[Haskell-cafe] Multi Line String literals
Bas van Dijk
v.dijk.bas at gmail.com
Fri Apr 27 03:02:03 EDT 2007
On 4/26/07, Joe Thornber <joe.thornber at gmail.com> wrote:
> but it's simpler to just write something like:
>
> test = putStr $ unlines ["I",
> "need",
> "multiline",
> "string",
> "literals"]
>
Yes I know. My aim was just to see if I could do it with as less
syntax as possible and then the 'do' syntax is handy.
Another question:
If I change:
type MLS = Writer (Endo [B.ByteString]) ()
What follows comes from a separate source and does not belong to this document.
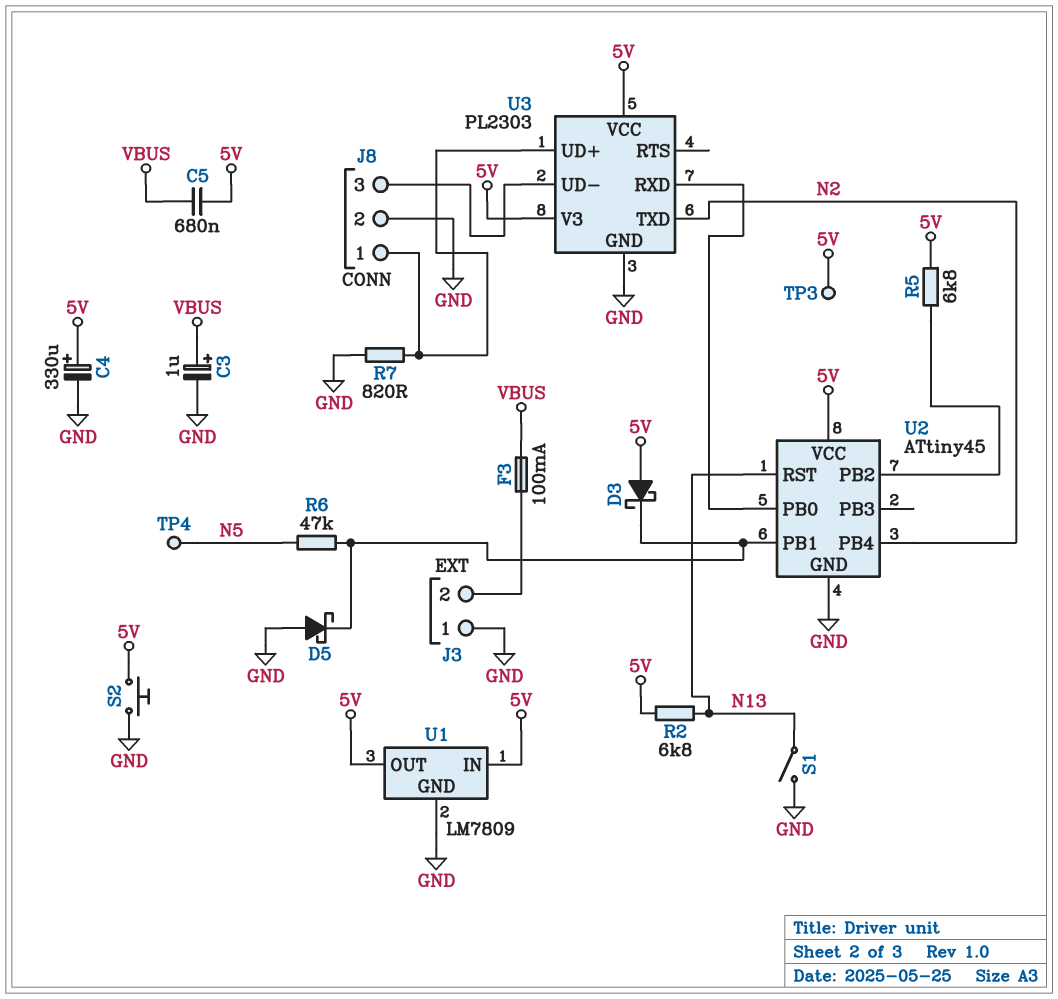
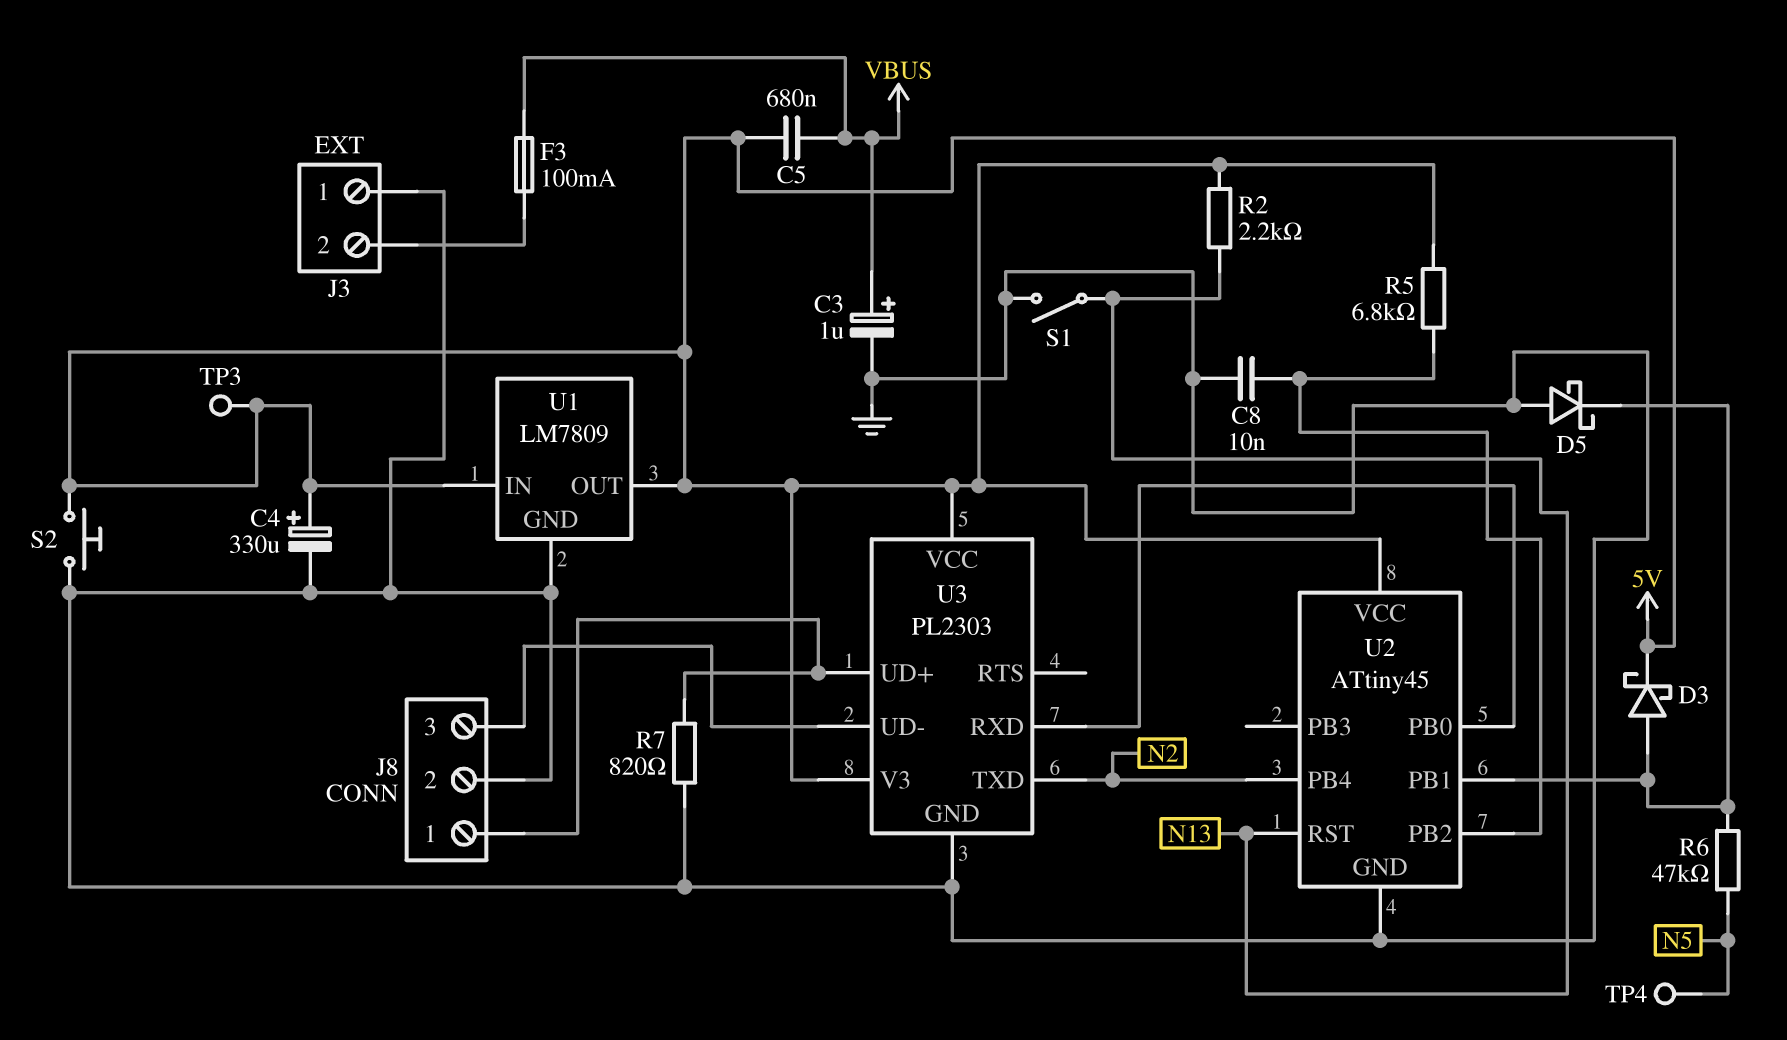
C8: none -> 10nF (GND, U2/PB2)
D3: schottky (A 5V, K U2/PB1) -> schottky (A U2/PB1, K 5V)
R2: 6.8k (5V, N13) -> 2.2k (5V, N13)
instance IsString MLS where
fromString s = tell $ Endo (fromString s:)
instance ToString MLS where
toString w = toString $ B.unlines $ (appEndo $ execWriter w) []
to the simpler:
type MLS2 = Writer [B.ByteString] ()
instance IsString MLS2 where
fromString s = tell [fromString s]
instance ToString MLS2 where
toString = toString . B.unlines . execWriter
then MLS2 is a bit faster (about 0.4 sec. when applied to a million
strings). I thought the former MLS should be faster because it doesn't
have to mappend every [fromString s]. MLS just 'builds' a large
function: "(fromString s:) . (fromString s:) . (fromString s:) ... id
[]"
Can anybody explain why MLS2 is faster?